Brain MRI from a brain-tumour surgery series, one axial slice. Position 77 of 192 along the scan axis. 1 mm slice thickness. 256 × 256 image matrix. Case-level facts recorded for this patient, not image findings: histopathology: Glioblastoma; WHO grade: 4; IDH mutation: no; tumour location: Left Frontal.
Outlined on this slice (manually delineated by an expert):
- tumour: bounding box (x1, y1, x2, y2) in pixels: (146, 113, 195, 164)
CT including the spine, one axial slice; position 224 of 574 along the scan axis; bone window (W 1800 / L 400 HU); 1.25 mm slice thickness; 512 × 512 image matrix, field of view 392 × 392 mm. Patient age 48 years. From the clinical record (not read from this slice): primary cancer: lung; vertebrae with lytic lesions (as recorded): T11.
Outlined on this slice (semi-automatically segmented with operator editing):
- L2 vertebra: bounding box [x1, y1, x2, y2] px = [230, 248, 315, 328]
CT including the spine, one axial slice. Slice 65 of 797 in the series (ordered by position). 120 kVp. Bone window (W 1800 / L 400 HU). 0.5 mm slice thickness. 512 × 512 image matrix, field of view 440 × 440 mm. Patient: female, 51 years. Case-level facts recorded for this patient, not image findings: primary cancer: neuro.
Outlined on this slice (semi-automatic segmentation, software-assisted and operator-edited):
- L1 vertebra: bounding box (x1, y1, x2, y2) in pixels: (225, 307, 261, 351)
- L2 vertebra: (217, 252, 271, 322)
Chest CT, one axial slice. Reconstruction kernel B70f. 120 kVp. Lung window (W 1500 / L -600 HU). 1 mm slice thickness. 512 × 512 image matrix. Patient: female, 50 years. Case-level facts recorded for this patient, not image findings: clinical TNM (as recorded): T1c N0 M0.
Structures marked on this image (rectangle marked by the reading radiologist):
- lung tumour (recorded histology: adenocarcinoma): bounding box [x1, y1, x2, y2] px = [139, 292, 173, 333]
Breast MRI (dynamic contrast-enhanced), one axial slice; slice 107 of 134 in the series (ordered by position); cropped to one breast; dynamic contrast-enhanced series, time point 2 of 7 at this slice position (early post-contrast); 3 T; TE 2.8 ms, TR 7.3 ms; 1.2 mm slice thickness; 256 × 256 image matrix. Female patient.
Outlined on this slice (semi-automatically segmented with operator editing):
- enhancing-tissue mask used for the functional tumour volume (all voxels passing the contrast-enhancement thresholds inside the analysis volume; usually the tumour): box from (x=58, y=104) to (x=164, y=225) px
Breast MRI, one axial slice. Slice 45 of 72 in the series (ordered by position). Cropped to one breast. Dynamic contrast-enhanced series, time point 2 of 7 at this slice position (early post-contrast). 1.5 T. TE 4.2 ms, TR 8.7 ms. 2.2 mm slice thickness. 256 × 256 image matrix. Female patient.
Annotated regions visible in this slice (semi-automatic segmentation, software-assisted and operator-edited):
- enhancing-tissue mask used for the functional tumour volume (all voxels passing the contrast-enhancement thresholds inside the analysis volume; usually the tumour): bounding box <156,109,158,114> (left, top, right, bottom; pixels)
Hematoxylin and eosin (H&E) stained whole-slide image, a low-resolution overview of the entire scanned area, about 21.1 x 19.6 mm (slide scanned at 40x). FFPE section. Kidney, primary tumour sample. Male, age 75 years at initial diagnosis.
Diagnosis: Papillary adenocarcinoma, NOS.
# # #
▶ TASK OBJECTIVE
Could you write out every entry above exactly as it appears?

▶ TASK RESULT
Brain MRI from a brain-tumour surgery series, one axial slice. Position 77 of 192 along the scan axis. 1 mm slice thickness. 256 × 256 image matrix. Case-level facts recorded for this patient, not image findings: histopathology: Glioblastoma; WHO grade: 4; IDH mutation: no; tumour location: Left Frontal.
Outlined on this slice (manually delineated by an expert):
- tumour: bounding box (x1, y1, x2, y2) in pixels: (146, 113, 195, 164)
CT including the spine, one axial slice; position 224 of 574 along the scan axis; bone window (W 1800 / L 400 HU); 1.25 mm slice thickness; 512 × 512 image matrix, field of view 392 × 392 mm. Patient age 48 years. From the clinical record (not read from this slice): primary cancer: lung; vertebrae with lytic lesions (as recorded): T11.
Outlined on this slice (semi-automatically segmented with operator editing):
- L2 vertebra: bounding box [x1, y1, x2, y2] px = [230, 248, 315, 328]
CT including the spine, one axial slice. Slice 65 of 797 in the series (ordered by position). 120 kVp. Bone window (W 1800 / L 400 HU). 0.5 mm slice thickness. 512 × 512 image matrix, field of view 440 × 440 mm. Patient: female, 51 years. Case-level facts recorded for this patient, not image findings: primary cancer: neuro.
Outlined on this slice (semi-automatic segmentation, software-assisted and operator-edited):
- L1 vertebra: bounding box (x1, y1, x2, y2) in pixels: (225, 307, 261, 351)
- L2 vertebra: (217, 252, 271, 322)
Chest CT, one axial slice. Reconstruction kernel B70f. 120 kVp. Lung window (W 1500 / L -600 HU). 1 mm slice thickness. 512 × 512 image matrix. Patient: female, 50 years. Case-level facts recorded for this patient, not image findings: clinical TNM (as recorded): T1c N0 M0.
Structures marked on this image (rectangle marked by the reading radiologist):
- lung tumour (recorded histology: adenocarcinoma): bounding box [x1, y1, x2, y2] px = [139, 292, 173, 333]
Breast MRI (dynamic contrast-enhanced), one axial slice; slice 107 of 134 in the series (ordered by position); cropped to one breast; dynamic contrast-enhanced series, time point 2 of 7 at this slice position (early post-contrast); 3 T; TE 2.8 ms, TR 7.3 ms; 1.2 mm slice thickness; 256 × 256 image matrix. Female patient.
Outlined on this slice (semi-automatically segmented with operator editing):
- enhancing-tissue mask used for the functional tumour volume (all voxels passing the contrast-enhancement thresholds inside the analysis volume; usually the tumour): box from (x=58, y=104) to (x=164, y=225) px
Breast MRI, one axial slice. Slice 45 of 72 in the series (ordered by position). Cropped to one breast. Dynamic contrast-enhanced series, time point 2 of 7 at this slice position (early post-contrast). 1.5 T. TE 4.2 ms, TR 8.7 ms. 2.2 mm slice thickness. 256 × 256 image matrix. Female patient.
Annotated regions visible in this slice (semi-automatic segmentation, software-assisted and operator-edited):
- enhancing-tissue mask used for the functional tumour volume (all voxels passing the contrast-enhancement thresholds inside the analysis volume; usually the tumour): bounding box <156,109,158,114> (left, top, right, bottom; pixels)
Hematoxylin and eosin (H&E) stained whole-slide image, a low-resolution overview of the entire scanned area, about 21.1 x 19.6 mm (slide scanned at 40x). FFPE section. Kidney, primary tumour sample. Male, age 75 years at initial diagnosis.
Diagnosis: Papillary adenocarcinoma, NOS.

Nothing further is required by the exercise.